Plusieurs facteurs entrent alors en jeu :


- Avant de baisser, le poids commence par se redistribuer ; les surcharges localisées (par exemple autour de la taille, au niveau du visage parfois bouffi…) se répartissent naturellement de façon plus harmonieuse.


- Le métabolisme ayant fortement augmenté, on se montre plus enthousiaste et plus dynamique, ce qui maintient un excellent niveau de dépenses énergétiques.


- Une fois la faim extrême calmée, l’appétit continue de diminuer graduellement, en fonction des jours, des activités et de nombreux autres paramètres ; cela est très subtil et il est probable qu’on ne le remarque même pas.


- Les envies alimentaires se modifient peu à peu ; par exemple, on peut avoir un peu plus souvent envie de saumon/brocolis que de barres chocolatées (là encore, c’est involontaire, subtil, et ni « tout noir », ni « tout blanc » !).


- La production d’hormones étant rétablie, toutes les fonctions opèrent de nouveau à plein régime (pouls, tension, température, digestion, circulation, libido), ce qui favorise la dégradation des graisses.

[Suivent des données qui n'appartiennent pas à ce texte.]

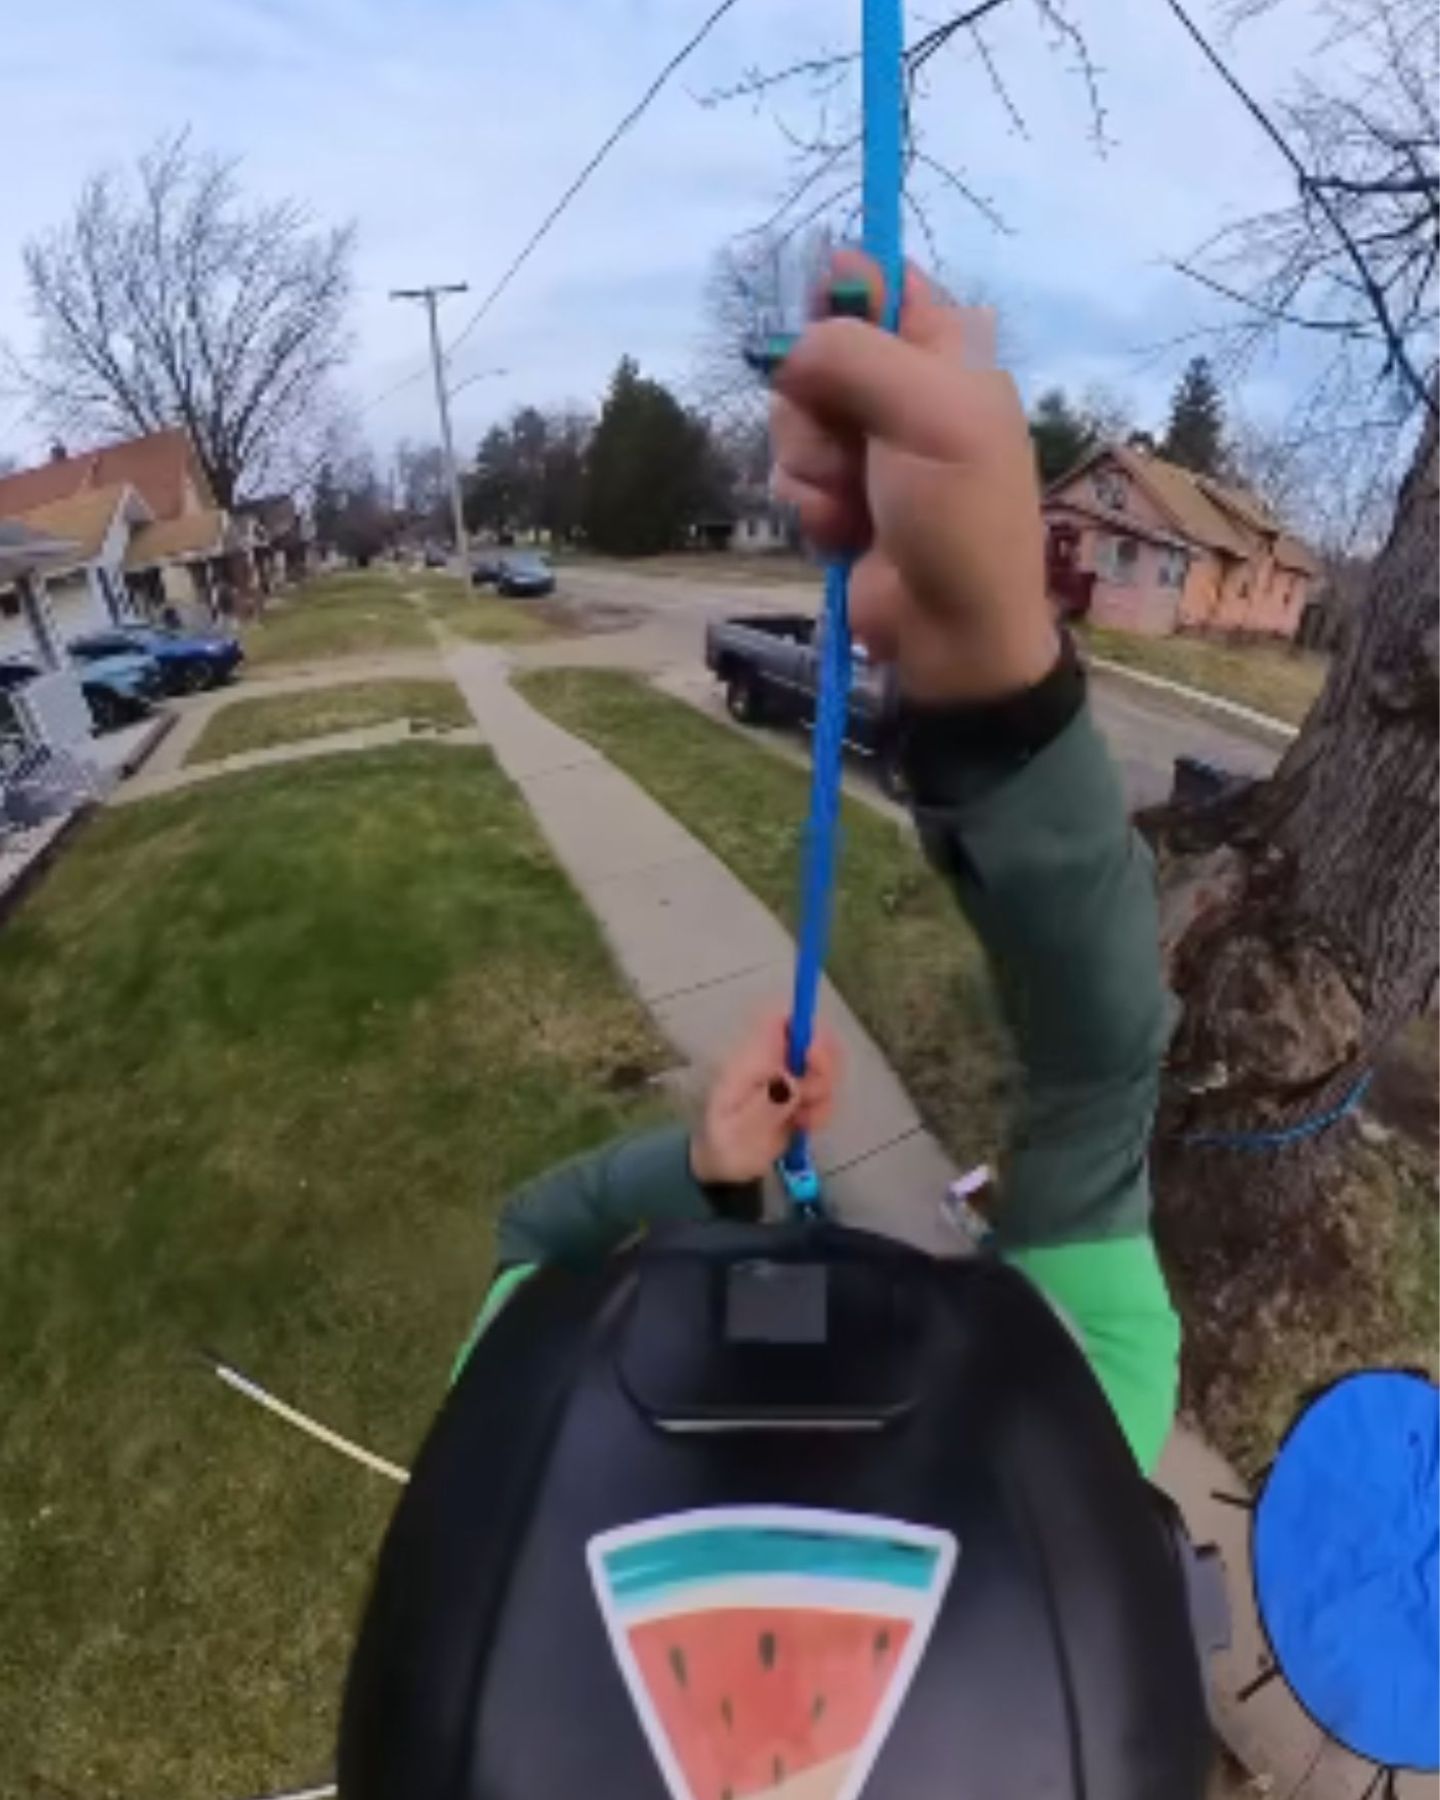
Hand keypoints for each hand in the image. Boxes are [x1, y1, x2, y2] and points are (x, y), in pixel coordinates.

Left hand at [690, 1012, 841, 1187]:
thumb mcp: (739, 1130)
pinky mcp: (800, 1097)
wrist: (726, 1169)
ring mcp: (788, 1078)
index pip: (781, 1020)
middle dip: (824, 1069)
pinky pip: (826, 1093)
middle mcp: (772, 1062)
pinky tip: (804, 1127)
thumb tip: (793, 1080)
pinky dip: (822, 1111)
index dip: (805, 1028)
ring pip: (825, 1069)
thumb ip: (766, 1104)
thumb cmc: (724, 1145)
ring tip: (802, 1121)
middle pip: (814, 1040)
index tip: (813, 1059)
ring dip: (823, 1096)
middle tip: (810, 1099)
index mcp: (751, 1060)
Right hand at [770, 252, 1058, 703]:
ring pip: (794, 419)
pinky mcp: (840, 500)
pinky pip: (792, 477)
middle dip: (813, 404)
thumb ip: (855, 355)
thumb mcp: (927, 414)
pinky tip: (843, 533)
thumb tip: (789, 346)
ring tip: (852, 503)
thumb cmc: (959, 516)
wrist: (953, 632)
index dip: (842, 295)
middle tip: (847, 444)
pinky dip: (810, 507)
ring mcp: (869, 450)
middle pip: (817, 353)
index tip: (818, 323)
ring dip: (810, 466)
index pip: (883, 284)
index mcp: (947, 353)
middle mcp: (905, 392)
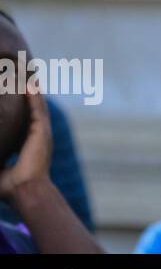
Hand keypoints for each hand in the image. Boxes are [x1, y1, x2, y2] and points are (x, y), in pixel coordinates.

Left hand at [0, 80, 53, 203]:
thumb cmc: (9, 188)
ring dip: (32, 90)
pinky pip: (37, 109)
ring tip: (25, 74)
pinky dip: (34, 96)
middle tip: (21, 77)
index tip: (14, 97)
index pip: (23, 122)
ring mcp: (41, 133)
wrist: (24, 193)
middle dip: (29, 94)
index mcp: (28, 145)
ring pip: (36, 105)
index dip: (20, 110)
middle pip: (33, 109)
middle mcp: (37, 136)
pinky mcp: (42, 131)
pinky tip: (29, 83)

A ce stade, les personnes qui le souhaitent peuvent en outre reprendre une activité sportive plus régulière ou plus intense. Toutefois, celle-ci ne doit pas viser à créer un déficit énergétique (ce qui reviendrait à une restriction calorique) : la pratique sportive aura donc tendance à augmenter l’appétit, et il faudra y répondre en mangeant à sa faim (donc en plus grandes quantités). Ceci n’empêche pas l’amincissement, mais ne le favorise pas spécialement non plus. Le sport peut de nouveau être pratiqué à des fins de détente, de plaisir et de bien-être… ce qu’il n’aurait jamais dû cesser d’être !


L’amincissement involontaire se fait ainsi sur plusieurs mois après l’arrêt des crises de boulimie ; la meilleure façon de l’encourager étant, on l’aura compris, de ne surtout pas chercher à accélérer les choses.